A decisão do Supremo Tribunal Federal (STF) de reconhecer nesta semana a união afetiva entre pessoas do mesmo sexo gera polêmica sobre o papel da corte suprema na legislação do país. Os críticos argumentam que o STF extrapolou as barreiras e legislou sobre um tema que deveria ficar restrito ao Congresso Nacional. Em outros temas a intervenção dos magistrados também foi decisiva, como nas ações sobre demarcação de terras indígenas e pesquisas com células-tronco embrionárias.
Quem defende o posicionamento dos ministros afirma que eles não poderiam negar uma resposta por terem sido questionados.

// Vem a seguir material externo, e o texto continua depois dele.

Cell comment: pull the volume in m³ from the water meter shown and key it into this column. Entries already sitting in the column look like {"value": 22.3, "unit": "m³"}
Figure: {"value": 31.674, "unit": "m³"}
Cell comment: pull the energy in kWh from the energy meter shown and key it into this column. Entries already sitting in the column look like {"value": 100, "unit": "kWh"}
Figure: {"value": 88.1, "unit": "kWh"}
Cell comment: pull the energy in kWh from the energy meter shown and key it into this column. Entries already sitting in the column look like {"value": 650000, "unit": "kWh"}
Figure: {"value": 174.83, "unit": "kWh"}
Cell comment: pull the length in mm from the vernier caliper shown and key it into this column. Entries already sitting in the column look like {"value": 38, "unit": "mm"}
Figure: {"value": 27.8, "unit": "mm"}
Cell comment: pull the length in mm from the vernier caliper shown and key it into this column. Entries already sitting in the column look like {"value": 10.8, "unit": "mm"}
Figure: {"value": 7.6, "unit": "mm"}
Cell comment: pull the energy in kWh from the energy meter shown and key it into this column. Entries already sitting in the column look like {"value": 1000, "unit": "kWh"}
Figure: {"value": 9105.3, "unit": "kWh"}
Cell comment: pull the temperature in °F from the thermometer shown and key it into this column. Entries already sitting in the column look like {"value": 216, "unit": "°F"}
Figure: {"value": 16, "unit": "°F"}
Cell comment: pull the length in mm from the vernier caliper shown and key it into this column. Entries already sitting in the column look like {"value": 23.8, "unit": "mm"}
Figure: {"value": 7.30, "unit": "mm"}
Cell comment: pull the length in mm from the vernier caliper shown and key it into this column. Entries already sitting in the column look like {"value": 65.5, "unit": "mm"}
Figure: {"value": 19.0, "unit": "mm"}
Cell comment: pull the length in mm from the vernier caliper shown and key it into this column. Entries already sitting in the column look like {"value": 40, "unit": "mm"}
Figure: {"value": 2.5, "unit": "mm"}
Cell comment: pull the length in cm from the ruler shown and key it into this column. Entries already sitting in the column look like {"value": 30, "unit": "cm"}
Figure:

Por trás desse investimento no Judiciário em detrimento do Legislativo está o conservadorismo dos congressistas. Para especialistas, a Câmara dos Deputados e o Senado demorariam décadas para aprovar alguma lei sobre o direito dos homossexuais. "Há projetos nesta área desde 1995 e até hoje não houve avanços. O Judiciário agiu em face à omissão do legislador", argumenta a desembargadora aposentada Maria Berenice Dias, uma das maiores juristas no país sobre direito homoafetivo.
O Judiciário tende a ser mais progressista em assuntos polêmicos. Como os políticos dependem do voto da maioria, geralmente são cautelosos ao expor suas opiniões, como ocorreu nas eleições de 2010 com o controverso tema do aborto. As mudanças na sociedade ocorrem e o Congresso deixa de dar respostas legais, o que provoca ressonância entre os magistrados.
Conservadorismo
Para o autor do livro A cabeça do brasileiro, Alberto Carlos Almeida, o Congresso representa o brasileiro médio, que tende a ser mais conservador. Já os integrantes do Judiciário vêm de camadas mais escolarizadas. Para ele, o Legislativo também é mais conservador do que o Executivo. "Isso ocorre em função do elemento cultural e da baixa escolarização", diz.
O diretor do curso de Teologia da Pontifícia Universidade Católica do Paraná, César Kuzma, afirma que a questão julgada pelo STF envolve o direito da pessoa humana e a liberdade constitucional. Ele argumenta que os ministros da corte não estão impondo que as igrejas passem a casar homossexuais, e sim garantiram direitos civis. "Cada igreja tem seus mandamentos e continuará resguardando-os. A meu ver, como teólogo cristão e católico, não há impacto para a religião. Continuaremos com nossos princípios e normas", diz.
Maria Berenice também acredita que não haverá grandes transformações. "A família não vai acabar. Não haverá mais uma parcela da população condenada à invisibilidade e exclusão de direitos."